Okuma Parçası -

Peygamber (s.a.v.), anne ve babasına saygıda kusur etmeyen ve onlara ihsanda bulunan kişilerin karşılaştıkları büyük zorluk ve sıkıntılar karşısında çaresizlik halinde yaptıkları duaların kabul edildiğini haber vermektedir. Nitekim Buharî’de geçen uzun bir hadis-i şerifte; üç genç bir mağaraya sığınmış iken, büyük bir kaya parçası düşerek mağara kapısını kapatır. Çaresizlik içerisinde, yaptıkları iyilikleri dile getirerek dua eden gençlerin duası kabul olunur ve mağaranın kapısını açılır. Bu gençlerden birisi de anne ve babasına karşı saygısını ve ikramını gösteren davranışlarından birini dile getirerek dua ve niyazda bulunmuştur. (Buharî, Edeb 5)
Yaşlıya/anne babaya teşekkür Allah’ın emridir;
"İnsana da anne babasına iyi davranmasını emrettik. Annesi onu her gün biraz daha güçsüz düşerek karnında taşımıştır. Onun sütten kesilmesi de iki yılda olur. (İşte onun için) insana şöyle emrettik: ’Bana ve anne babana şükret. Dönüş banadır. Eğer, hakkında hiç bir bilgi sahibi olmadığın bir şeyi bana ortak koşman için seninle uğraşırlarsa, onlara itaat etme. Fakat dünyada onlarla iyi geçin. Bana yönelenlerin yoluna uy. Sonra dönüşünüz ancak banadır. Ben de size yapmakta olduğunuz şeyleri haber vereceğim.’ (Lokman, 31/14-15)
Yine Meryem sûresinin 41-48 ayetlerinde anlatılan Hz. İbrahim (a.s.) ile iman etmeyen babası Azer arasında geçen konuşmalar, böyle bir durumda bir evlat olarak nasıl davranılması gerektiğini gösteren güzel bir örnektir. Hz. İbrahim’in (a.s.), putlara tapmaktan vazgeçirmek ve imana davet için babasına söylediği her söze ’babacığım’ diye başlaması, babasına selam ve hayır dualar ile sözlerini bitirmesi, İslam ahlakının yüceliğini göstermesi açısından oldukça dikkat çekicidir. Ayrıca buradan batılda bile olsa babaya hakkı tavsiye etmenin hangi üslup ve usül ile yapılacağı gerçeğini de öğreniyoruz.

İncelenecek Veriler -

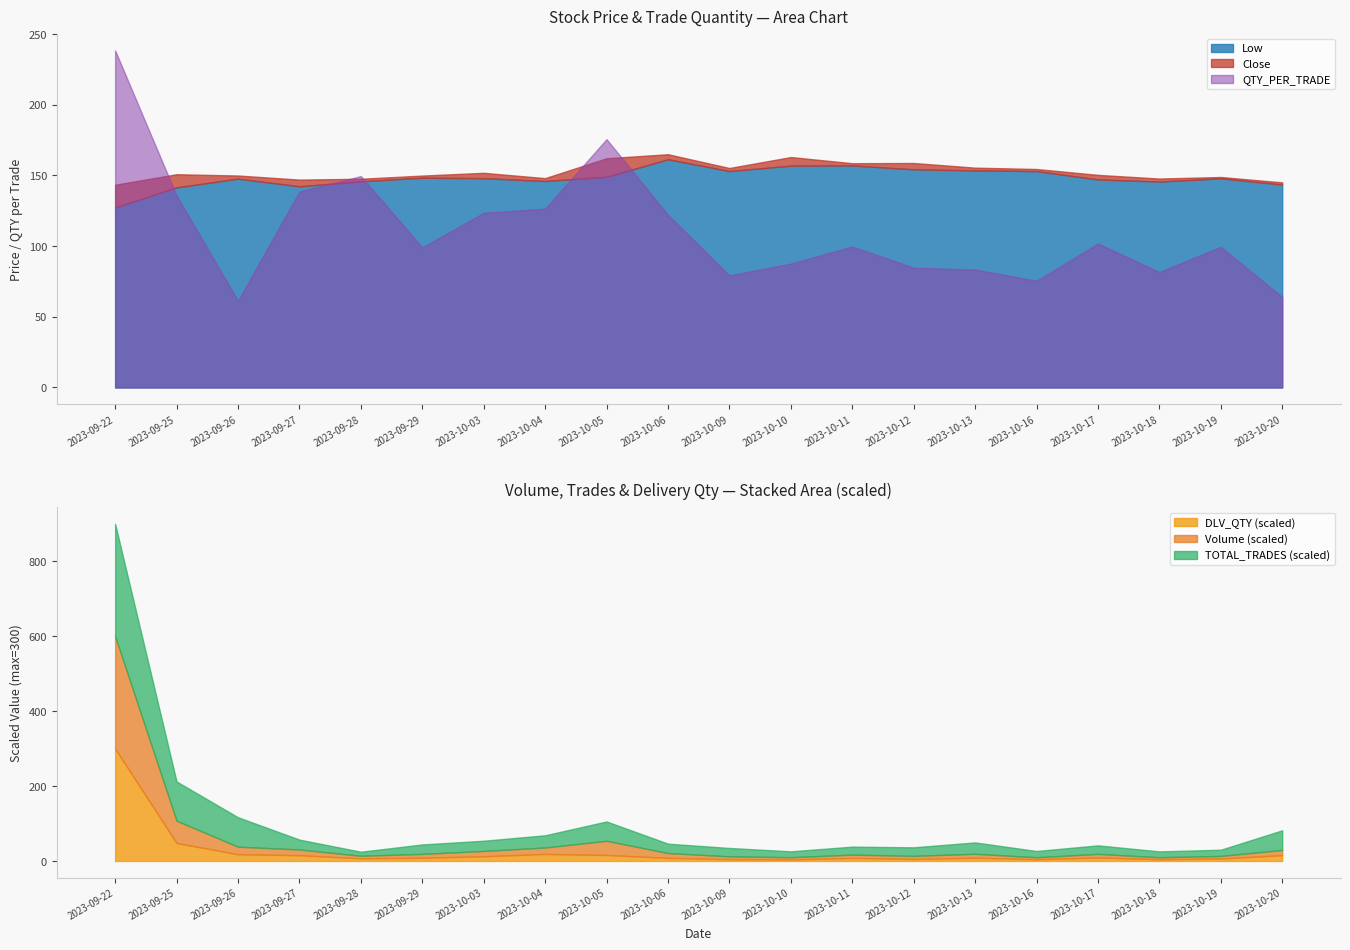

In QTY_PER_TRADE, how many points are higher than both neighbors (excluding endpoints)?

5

--

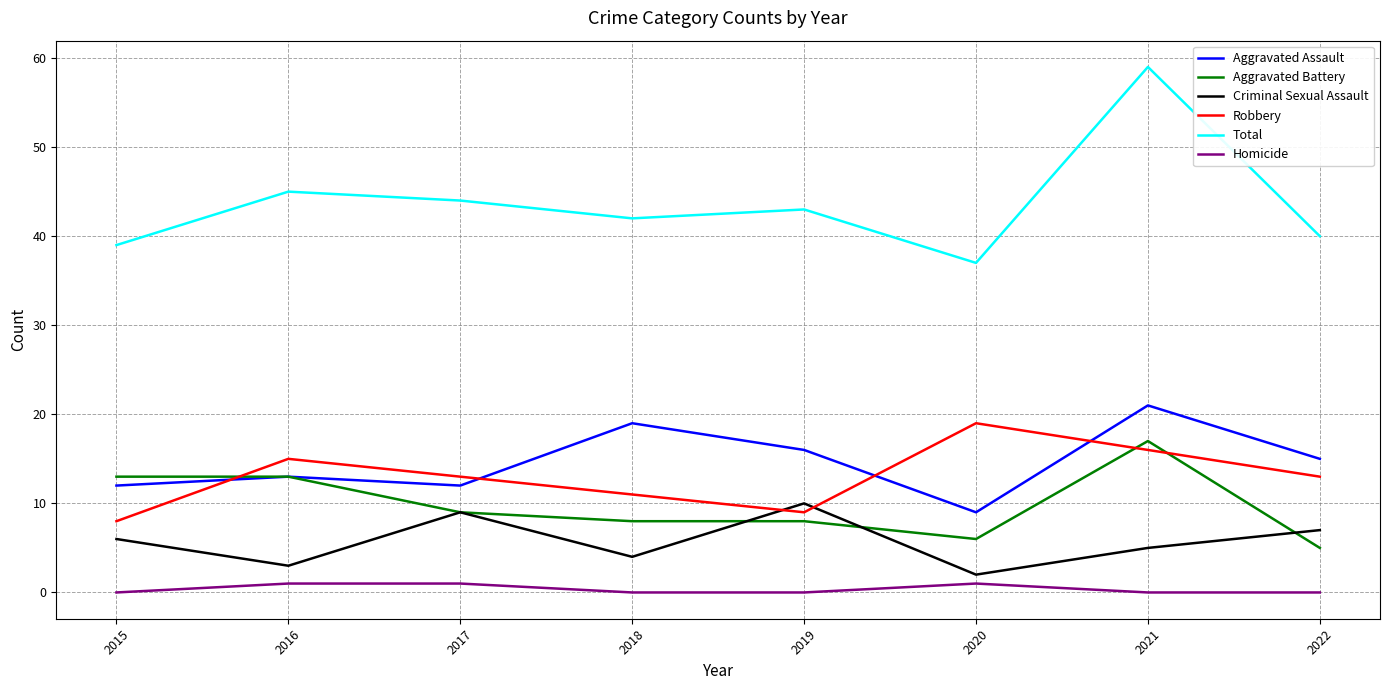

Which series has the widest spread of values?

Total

Görev Talimatı -
Anne babaya saygıyı anlatan metni kaldığı yerden sürdür. Kayıtlar başka bir kaynaktan alınmıştır.

Görevin Cevabı -
Efendimiz (s.a.v.)’den Hürmet Örneği;

Ve ayet-i kerimelerin insanlığa takdim ettiği hayatın en canlı numunesi olarak Efendimiz (s.a.v.)’in yaşamından bir kesit: Bir gün otururken süt annesi, süt babası ve süt kardeşi yanına geldiğinde onlara sevgi ve saygısını ifade etmek üzere Peygamberimizin (s.a.v.) ayağa kalktığı, elbisesini yere sererek bir ucuna süt babasını, diğer ucuna süt annesini, aralarına da süt kardeşini oturttuğu rivayet edilmektedir. (Ebu Davud, Edeb 129)
Bu meyanda hafızalarımıza kazınması gereken bir başka Nebevi örnek de şudur: "Küçüğümüze merhamet etmeyen ve büyüğümüzün hakkını gözetmeyen bizden değildir." (Tirmizî, Birr 15)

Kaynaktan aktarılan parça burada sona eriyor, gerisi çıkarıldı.